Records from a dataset
===============

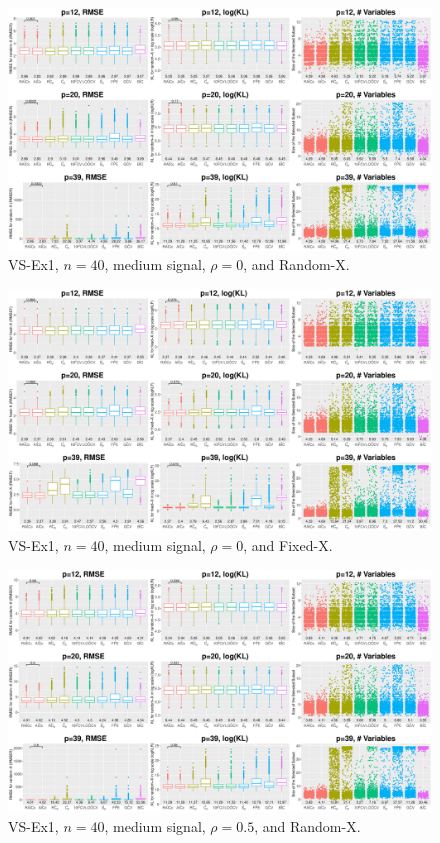 \clearpage
\begin{figure}[!ht]
\centering
\includegraphics[width=\textwidth]{figures/supplement/randomx_VS-Ex1_n40_msnr_rho0.eps}
\caption{VS-Ex1, $n=40$, medium signal, $\rho=0$, and Random-X.}
\end{figure}
\begin{figure}[!ht]
\centering
\includegraphics[width=\textwidth]{figures/supplement/fixedx_VS-Ex1_n40_msnr_rho0.eps}
\caption{VS-Ex1, $n=40$, medium signal, $\rho=0$, and Fixed-X.}
\end{figure}
\clearpage
\begin{figure}[!ht]
\centering
\includegraphics[width=\textwidth]{figures/supplement/randomx_VS-Ex1_n40_msnr_rho05.eps}
\caption{VS-Ex1, $n=40$, medium signal, $\rho=0.5$, and Random-X.}
\end{figure}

===============

| Assignment |
Because the pictures are not wanted, retype only the text of every record, exactly as given.

| Answer space |
 \clearpage
\begin{figure}[!ht]
\centering
\includegraphics[width=\textwidth]{figures/supplement/randomx_VS-Ex1_n40_msnr_rho0.eps}
\caption{VS-Ex1, $n=40$, medium signal, $\rho=0$, and Random-X.}
\end{figure}
\begin{figure}[!ht]
\centering
\includegraphics[width=\textwidth]{figures/supplement/fixedx_VS-Ex1_n40_msnr_rho0.eps}
\caption{VS-Ex1, $n=40$, medium signal, $\rho=0$, and Fixed-X.}
\end{figure}
\clearpage
\begin{figure}[!ht]
\centering
\includegraphics[width=\textwidth]{figures/supplement/randomx_VS-Ex1_n40_msnr_rho05.eps}
\caption{VS-Ex1, $n=40$, medium signal, $\rho=0.5$, and Random-X.}
\end{figure}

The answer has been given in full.